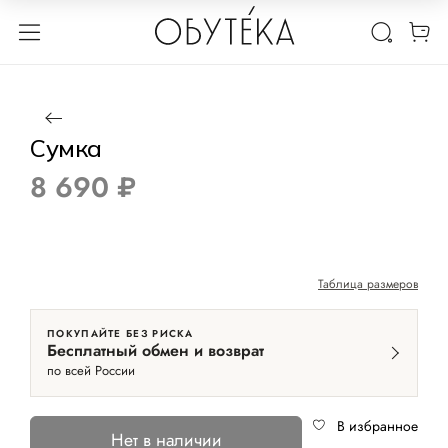
1 / 2
Нет в наличии
Сумка
8 690 ₽
Таблица размеров
ПОКУПАЙТЕ БЕЗ РИСКА
Бесплатный обмен и возврат
по всей России
В избранное
Нет в наличии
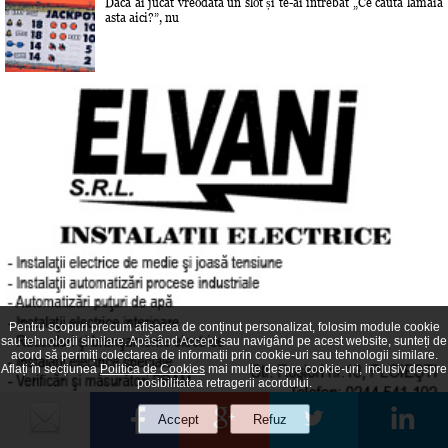
Dacă ai jucat vreodată un slot și te-ai întrebat „Ce caută lămâia
asta aici?”, nu
Pentru scopuri precum afișarea de conținut personalizat, folosim module cookie
sau tehnologii similare. Apăsând Accept sau navigând pe acest website, sunteți de
acord să permiți colectarea de informații prin cookie-uri sau tehnologii similare.
Aflați în secțiunea
Politica de Cookies
mai multe despre cookie-uri, inclusiv despre
posibilitatea retragerii acordului.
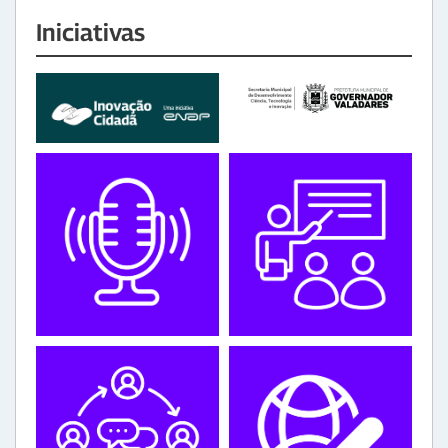
Iniciativas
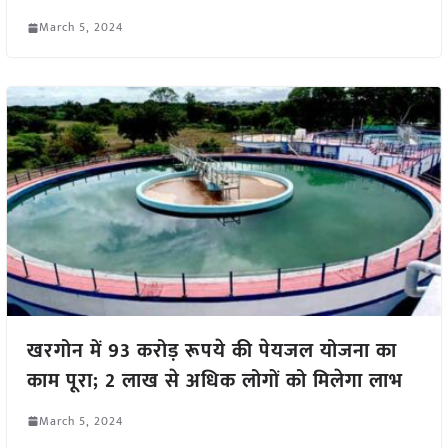
March 5, 2024
खरगोन में 93 करोड़ रूपये की पेयजल योजना का
काम पूरा; 2 लाख से अधिक लोगों को मिलेगा लाभ
March 5, 2024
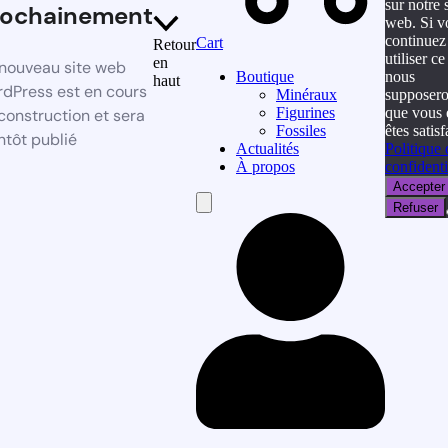
sur notre s
rochainement
web. Si v
continuez
Cart
Retour
utiliser ce 
en
nouveau site web
nous
Boutique
haut
dPress est en cours
supposer
Minéraux
que vous 
Figurines
construction et sera
êtes satisf
Fossiles
ntôt publié
Politique 
Actualités
confidenti
À propos
Accepter
Hamburger
Refuser
Toggle
Menu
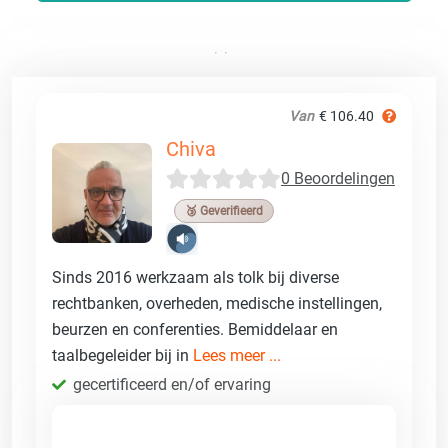
Van
€ 106.40
Chiva
0 Beoordelingen
🥉 Geverifieerd
Sinds 2016 werkzaam als tolk bij diverse
rechtbanken, overheden, medische instellingen,
beurzen en conferenties. Bemiddelaar en
taalbegeleider bij in
Lees meer ...
gecertificeerd en/of ervaring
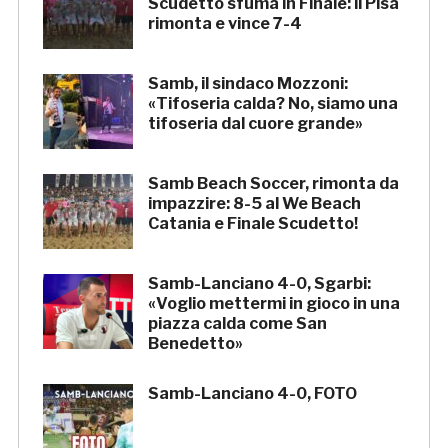
Scudetto sfuma in Finale: il Pisa
rimonta e vince 7-4
Samb, il sindaco Mozzoni:
«Tifoseria calda? No, siamo una
tifoseria dal cuore grande»
Samb Beach Soccer, rimonta da
impazzire: 8-5 al We Beach
Catania e Finale Scudetto!
Samb-Lanciano 4-0, Sgarbi:
«Voglio mettermi in gioco in una
piazza calda come San
Benedetto»
Samb-Lanciano 4-0, FOTO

■ WHAT YOU WILL DO: Because only the text is wanted, repeat all the entries exactly and leave out the pictures.

■ EXPECTED ANSWER:
1 / 2
Нет в наличии
Сумка
8 690 ₽
Таблица размеров
ПОКУПАЙТЕ БЕЗ РИСКА
Бесплатный обмен и возврат
по всей России
В избранное
Нет в наличии
Dacă ai jucat vreodată un slot și te-ai întrebat „Ce caută lămâia
asta aici?”, nu
Pentru scopuri precum afișarea de conținut personalizat, folosim module cookie
sau tehnologii similare. Apăsând Accept sau navigând pe acest website, sunteți de
acord să permiți colectarea de informații prin cookie-uri sau tehnologii similare.
Aflați în secțiunea
Politica de Cookies
mai multe despre cookie-uri, inclusiv despre
posibilitatea retragerii acordului.
Iniciativas
March 5, 2024
खरगोन में 93 करोड़ रूपये की पेयजल योजना का
काम पूरा; 2 लाख से अधिक लोगों को मिलेगा लाभ
March 5, 2024
sur notre s
rochainement
web. Si v
continuez
Cart
Retour
utiliser ce 
en
nouveau site web
nous
Boutique
haut
dPress est en cours
supposer
Minéraux
que vous 
Figurines
construction et sera
êtes satisf
Fossiles
ntôt publié
Politique 
Actualités
confidenti
À propos
Accepter
Hamburger
Refuser
Toggle
Menu
Van
€ 106.40
Chiva
0 Beoordelingen
🥉 Geverifieerd
Sinds 2016 werkzaam als tolk bij diverse
rechtbanken, overheden, medische instellingen,
beurzen en conferenties. Bemiddelaar en
taalbegeleider bij in
Lees meer ...
gecertificeerd en/of ervaring
Scudetto sfuma in Finale: il Pisa
rimonta e vince 7-4
Samb, il sindaco Mozzoni:
«Tifoseria calda? No, siamo una
tifoseria dal cuore grande»
Samb Beach Soccer, rimonta da
impazzire: 8-5 al We Beach
Catania e Finale Scudetto!
Samb-Lanciano 4-0, Sgarbi:
«Voglio mettermi in gioco in una
piazza calda come San
Benedetto»
Samb-Lanciano 4-0, FOTO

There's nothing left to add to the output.